## Work to complete
Which of the lines below contain the string "decisão"? Copy each one.

## Recorded information
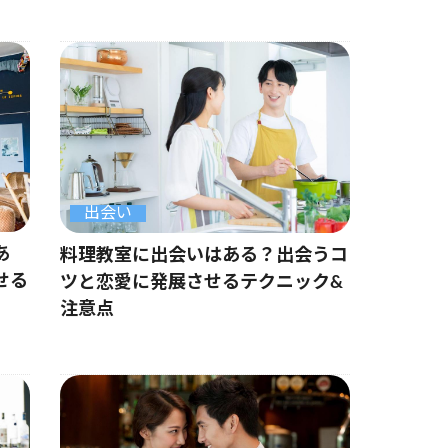
出会い
あ
料理教室に出会いはある？出会うコ
せる
ツと恋愛に発展させるテクニック&
注意点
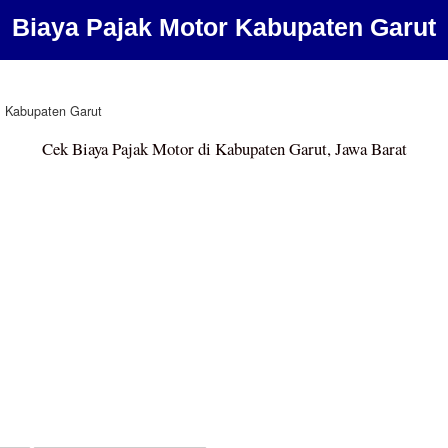
Biaya Pajak Motor Kabupaten Garut
Kabupaten Garut
Cek Biaya Pajak Motor di Kabupaten Garut, Jawa Barat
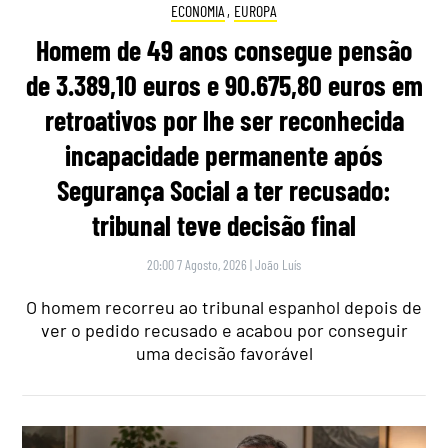
ECONOMIA
,
EUROPA
Homem de 49 anos consegue pensão
de 3.389,10 euros e 90.675,80 euros em
retroativos por lhe ser reconhecida
incapacidade permanente após
Segurança Social a ter recusado:
tribunal teve decisão final
20:00 7 Agosto, 2026
|
João Luís
O homem recorreu ao tribunal espanhol depois de
ver o pedido recusado e acabou por conseguir
uma decisão favorável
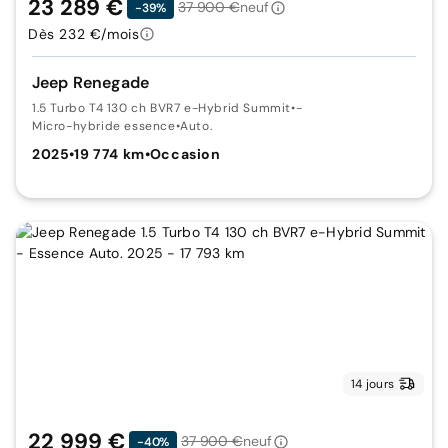
23 289 €
37 900 €
neuf
-39%
Dès 232 €/mois
Jeep Renegade
1.5 Turbo T4 130 ch BVR7 e-Hybrid Summit
•
-
Micro-hybride essence
•
Auto.
2025
•
19 774 km
•
Occasion
14 jours
22 999 €
37 900 €
neuf
-40%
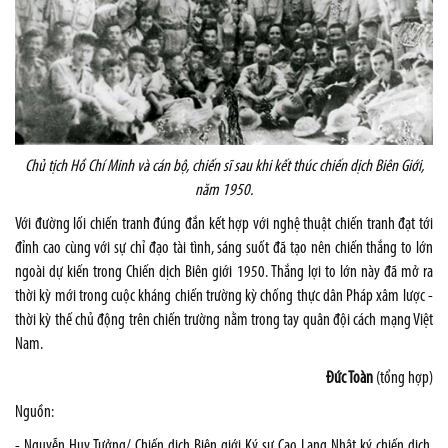
Chủ tịch Hồ Chí Minh và cán bộ, chiến sĩ sau khi kết thúc chiến dịch Biên Giới,
năm 1950.
Với đường lối chiến tranh đúng đắn kết hợp với nghệ thuật chiến tranh đạt tới
đỉnh cao cùng với sự chỉ đạo tài tình, sáng suốt đã tạo nên chiến thắng to lớn
ngoài dự kiến trong Chiến dịch Biên giới 1950. Thắng lợi to lớn này đã mở ra
thời kỳ mới trong cuộc kháng chiến trường kỳ chống thực dân Pháp xâm lược -
thời kỳ thế chủ động trên chiến trường nằm trong tay quân đội cách mạng Việt
Nam
.
Đức Toàn
(tổng hợp)
Nguồn:
- Nguyễn Huy Tưởng/ Chiến dich Biên giới Ký sự Cao Lạng Nhật ký chiến dịch.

## Task answer
tribunal teve decisão final
uma decisão favorável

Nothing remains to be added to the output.